Ho letto molti libri di Leonardo Sciascia e molti ancora me ne mancano. Conosco la famosa e triste querelle sui “professionisti dell’antimafia”. Ho sempre apprezzato lo scrittore di Racalmuto (AG), ma su quella polemica la mia posizione è più vicina a quella di chi lo ha criticato. O meglio, da lì è partita strumentalmente una campagna di delegittimazione – che Sciascia non voleva – contro la magistratura; l’obiettivo iniziale di Sciascia era stato un giovane Paolo Borsellino. Per assurdo, lo scrittore se la prese per un avanzamento di carriera del giudice che avrebbe scavalcato “per meriti” colleghi più anziani. Insomma, la retorica della meritocrazia invertita. Ormai si tende a interpretare e contestualizzare quell’articolo del 1987 “assolvendo” Sciascia (lo scrittore e il giudice fecero pace), ma rimangono alcuni aspetti critici – altrettanto giustamente. Senza tanti giri di parole, la polemica sciasciana viene puntualmente riesumata ogni volta che si alza una voce antimafia critica, soprattutto tra gli “intellettuali” (che siano Saviano, Giulio Cavalli o un qualsiasi giornalista sotto scorta). Si dice: lasciamoli perdere, sono i soliti professionisti dell’antimafia. Immagino che Sciascia avrebbe evitato volentieri un futuro postumo da voce dell’anti-antimafia e dell'anti-magistratura.

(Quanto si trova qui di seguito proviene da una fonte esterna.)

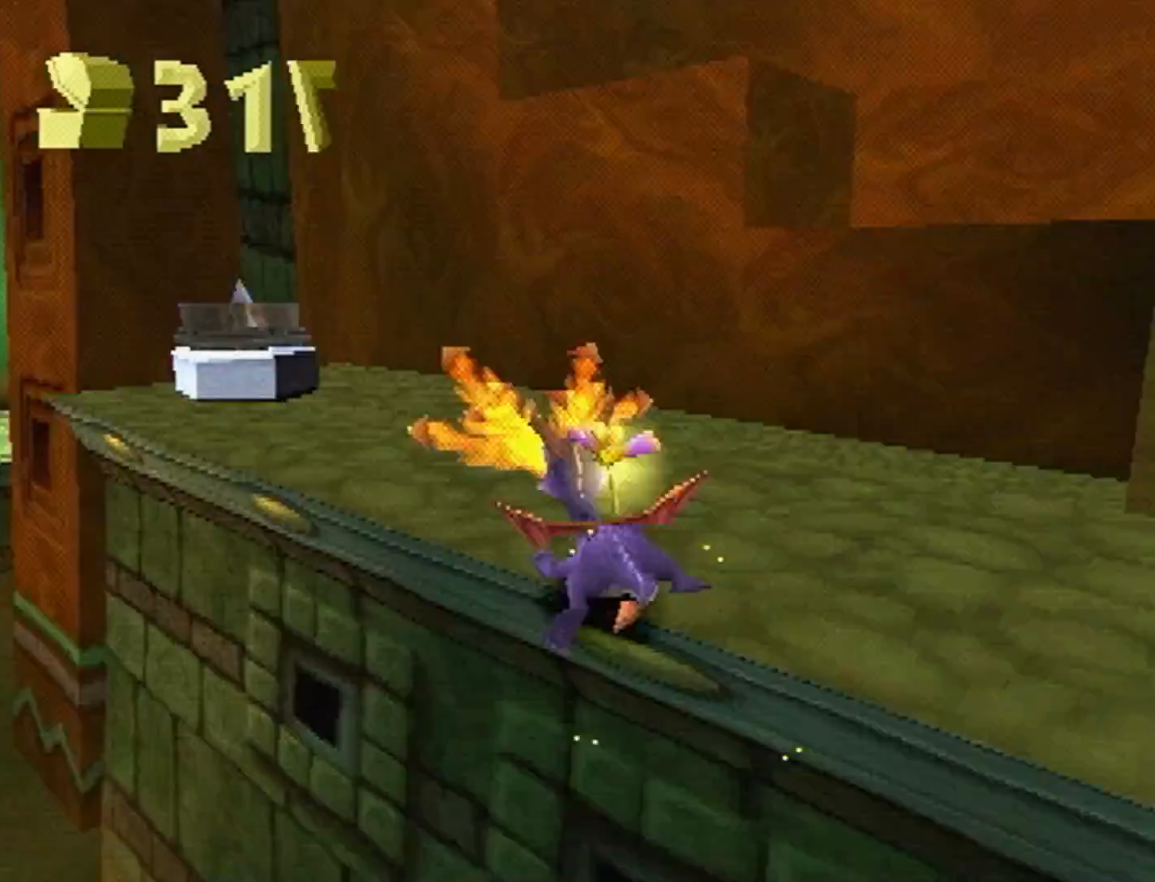
{"dt_ms": 500, "buttons": [], "left_stick": "center", "events": [[300, "CIRCLE", "down"], [400, "CIRCLE", "up"], [467, "CIRCLE", "down"], [500, "CIRCLE", "up"]]}
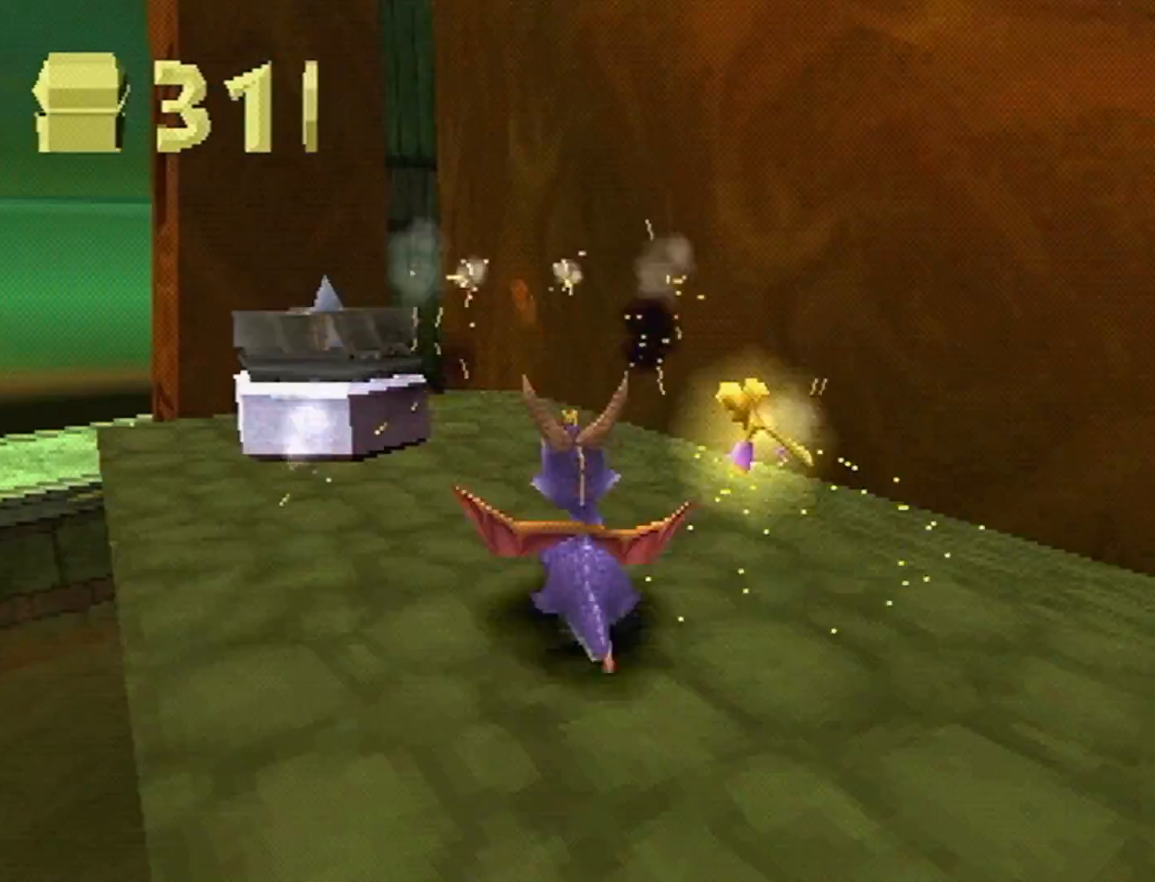
{"dt_ms": 1000, "buttons": ["L2"], "left_stick": "right"}
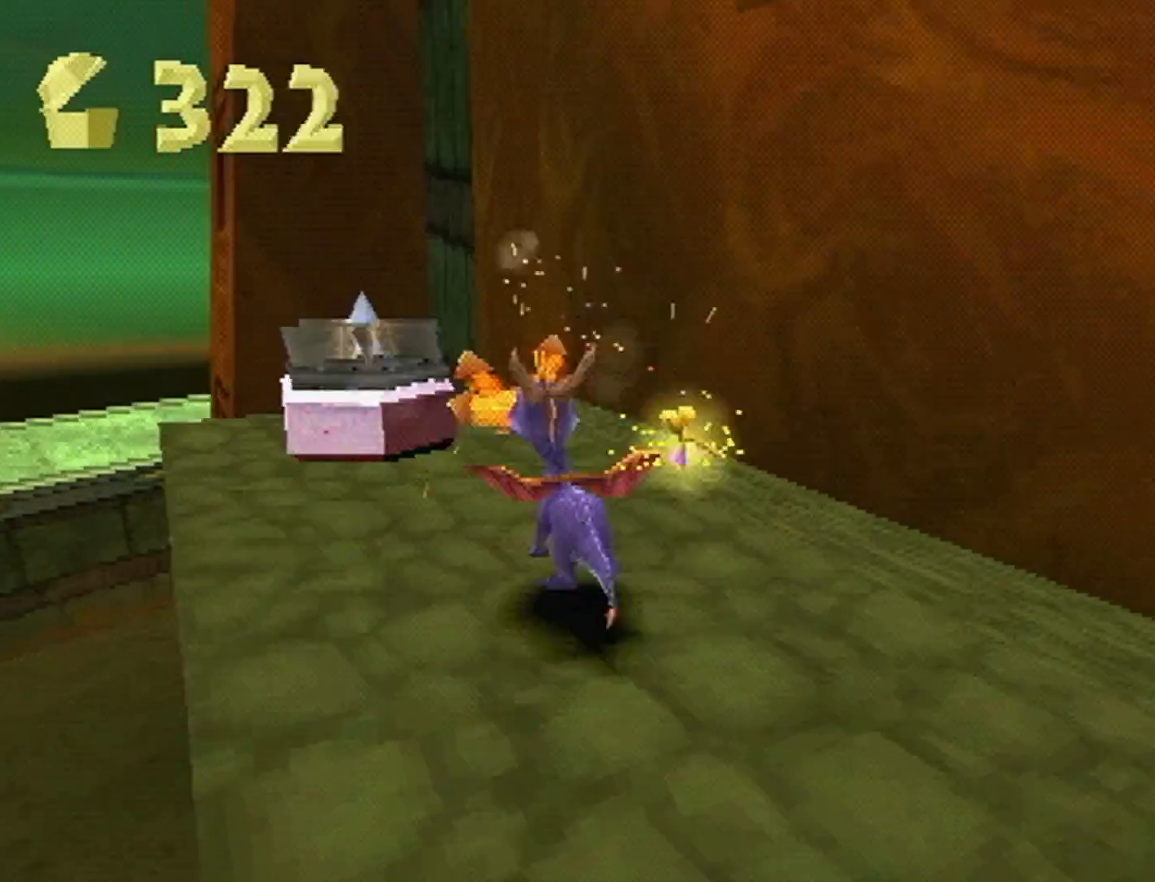
{"dt_ms": 500, "buttons": ["L2"], "left_stick": "right", "events": [[33, "CROSS", "down"], [433, "CROSS", "up"]]}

Ora però Sciascia continua suo malgrado a essere simbolo di questa critica. Proprio in coincidenza del novantesimo anniversario della nascita. E in un modo che non riesco a definire in altro modo se non grottesco. Il sindaco di Racalmuto, Salvatore Gioacchino Petrotto, ha proposto di dare il "Premio Leonardo Sciascia per la giustizia giusta" a Silvio Berlusconi. Al perseguitato Silvio Berlusconi. Inutile dire che la famiglia dello scrittore e la fondazione che porta il suo nome sono contrarissimi. Anche il partito di provenienza di Petrotto non ne vuole sapere. E il partito non è il Pdl né un altro pezzo del centrodestra berlusconiano. Petrotto è stato eletto con una lista civica sostenuta dal Pd ed è stato fino a qualche tempo il coordinatore provinciale dell'Italia dei Valori. Un dipietrista. Che non a caso ha cercato una sponda nel redivivo Domenico Scilipoti, ex collega nell'Idv e probabilmente neo-collega sulla strada della conversione berlusconiana. Per inciso, lo Sciascia politico era stato radicale e indipendente del Pci. La nota del sindaco sulla proposta comunque farebbe impallidire anche il più convinto dei peones: «Ho a lungo meditato sulla lunghissima battaglia per la libertà condotta dal nostro presidente contro ogni forma di potere inquisitorio».
Io non parlerei solo di provocazione, piuttosto sembra che Petrotto stia cercando un riposizionamento politico. E stia provando a far passare l'idea che anche le sue grane giudiziare – ne ha, ne ha... – siano una persecuzione.
Se fosse vivo, Sciascia avrebbe forse liquidato tutto con il titolo di una sua piccola raccolta di racconti: Cronachette.